La risposta B non è corretta.

IL-5 viene prodotta dai linfociti Th2 e dai mastociti attivati. Stimola la proliferazione e la differenziazione degli eosinofili, la proliferazione e differenziamento dei linfociti B e promuove lo switch verso la produzione di IgA. IL-5 non svolge un ruolo diretto nell’infiammazione acuta.

 

La risposta D non è corretta.

IL-4 viene prodotta dai linfociti Th2, mastociti, basofili. Rappresenta il principale stimolo per la produzione di IgE e per il differenziamento dei linfociti CD4+ naive in linfociti Th2, stimola la proliferazione dei linfociti B e promuove lo switch da IgE a gG. È l’unica citochina che attiva STAT6 ed insieme ad IL13, contribuisce ad una forma di attivazione dei macrofagi alternativa a quella classicamente indotta da IFNγ. Queste citochine inducono la produzione di arginasi (che porta alla formazione di collagene) e di recettori per il mannosio.
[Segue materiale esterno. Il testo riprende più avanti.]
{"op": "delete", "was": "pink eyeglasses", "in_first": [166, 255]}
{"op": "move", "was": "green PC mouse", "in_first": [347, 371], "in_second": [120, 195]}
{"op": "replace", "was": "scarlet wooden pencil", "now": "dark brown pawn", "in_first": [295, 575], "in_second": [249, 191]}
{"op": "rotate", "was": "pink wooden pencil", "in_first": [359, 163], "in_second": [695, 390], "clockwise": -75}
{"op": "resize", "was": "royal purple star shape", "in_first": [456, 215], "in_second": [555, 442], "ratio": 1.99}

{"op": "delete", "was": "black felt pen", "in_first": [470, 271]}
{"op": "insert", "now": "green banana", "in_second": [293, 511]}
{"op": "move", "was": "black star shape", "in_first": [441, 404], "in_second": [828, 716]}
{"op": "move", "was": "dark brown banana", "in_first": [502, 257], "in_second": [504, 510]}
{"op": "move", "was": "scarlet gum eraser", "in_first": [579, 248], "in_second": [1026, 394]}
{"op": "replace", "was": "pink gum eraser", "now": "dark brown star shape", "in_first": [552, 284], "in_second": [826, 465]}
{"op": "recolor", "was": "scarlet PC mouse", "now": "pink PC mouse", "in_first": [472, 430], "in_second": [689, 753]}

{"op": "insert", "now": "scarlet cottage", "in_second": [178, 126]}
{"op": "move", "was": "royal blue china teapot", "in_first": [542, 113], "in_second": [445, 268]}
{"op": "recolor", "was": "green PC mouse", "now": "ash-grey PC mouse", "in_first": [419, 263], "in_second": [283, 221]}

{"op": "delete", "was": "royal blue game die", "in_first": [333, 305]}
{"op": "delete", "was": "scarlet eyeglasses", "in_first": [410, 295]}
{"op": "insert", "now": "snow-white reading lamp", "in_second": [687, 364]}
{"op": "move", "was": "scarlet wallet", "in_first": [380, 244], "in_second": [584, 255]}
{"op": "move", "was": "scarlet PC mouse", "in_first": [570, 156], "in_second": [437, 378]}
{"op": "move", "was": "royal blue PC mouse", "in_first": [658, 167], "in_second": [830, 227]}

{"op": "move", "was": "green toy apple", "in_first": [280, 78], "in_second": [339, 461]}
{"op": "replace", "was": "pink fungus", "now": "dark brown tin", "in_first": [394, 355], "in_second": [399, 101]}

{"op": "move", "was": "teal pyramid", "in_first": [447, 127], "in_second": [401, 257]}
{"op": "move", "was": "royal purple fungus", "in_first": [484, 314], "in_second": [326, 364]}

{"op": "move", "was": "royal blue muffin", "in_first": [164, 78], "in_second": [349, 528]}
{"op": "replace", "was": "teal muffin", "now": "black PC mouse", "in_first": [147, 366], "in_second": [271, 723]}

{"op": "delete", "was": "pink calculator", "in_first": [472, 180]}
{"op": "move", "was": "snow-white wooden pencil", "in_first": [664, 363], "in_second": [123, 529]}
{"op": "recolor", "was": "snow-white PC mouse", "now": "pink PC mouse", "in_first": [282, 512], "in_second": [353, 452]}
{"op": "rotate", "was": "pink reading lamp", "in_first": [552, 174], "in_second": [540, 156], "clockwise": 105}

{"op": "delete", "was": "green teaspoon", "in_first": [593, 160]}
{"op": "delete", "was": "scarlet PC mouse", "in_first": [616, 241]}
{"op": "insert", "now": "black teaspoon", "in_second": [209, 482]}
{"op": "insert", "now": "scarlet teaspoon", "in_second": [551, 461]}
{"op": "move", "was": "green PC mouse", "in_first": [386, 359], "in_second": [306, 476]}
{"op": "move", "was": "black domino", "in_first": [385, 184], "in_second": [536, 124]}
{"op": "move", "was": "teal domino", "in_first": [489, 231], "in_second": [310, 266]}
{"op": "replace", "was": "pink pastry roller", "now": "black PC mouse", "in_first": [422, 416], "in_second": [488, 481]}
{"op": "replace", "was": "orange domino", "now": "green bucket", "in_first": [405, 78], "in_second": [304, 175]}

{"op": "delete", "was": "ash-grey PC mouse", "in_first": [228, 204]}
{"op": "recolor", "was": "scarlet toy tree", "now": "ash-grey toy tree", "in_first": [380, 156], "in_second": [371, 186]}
Non c’è evidenza di un ruolo diretto di IL-4 nell’infiammazione acuta.

 

La risposta E non è corretta.

IL-10 è una citochina con effetti multipli e pleiotropici nell’immunoregolazione e nell’infiammazione. La producono sia cellule linfoidi che non (es. cheratinociti). Agisce da inibitore dei macrofagi attivati e delle cellule dendritiche ed è quindi implicata nel controllo delle risposte innate e dell’immunità cellulo-mediata ( è infatti responsabile della down regolazione dell’espressione delle citochine Th1); inibisce inoltre la produzione di IL12 da parte dei macrofagi attivati e delle cellule dendritiche ed inibisce l’espressione di molecole costimolatorie e di MHC II da parte dei macrofagi e delle cellule dendritiche. Poiché IL10 inibisce efficacemente l’attività delle cellule che la producono, essa può essere considerata un classico esempio di regolazione a feedback negativo. Infine promuove la sopravvivenza e la proliferazione dei linfociti B e ne stimola la produzione di anticorpi.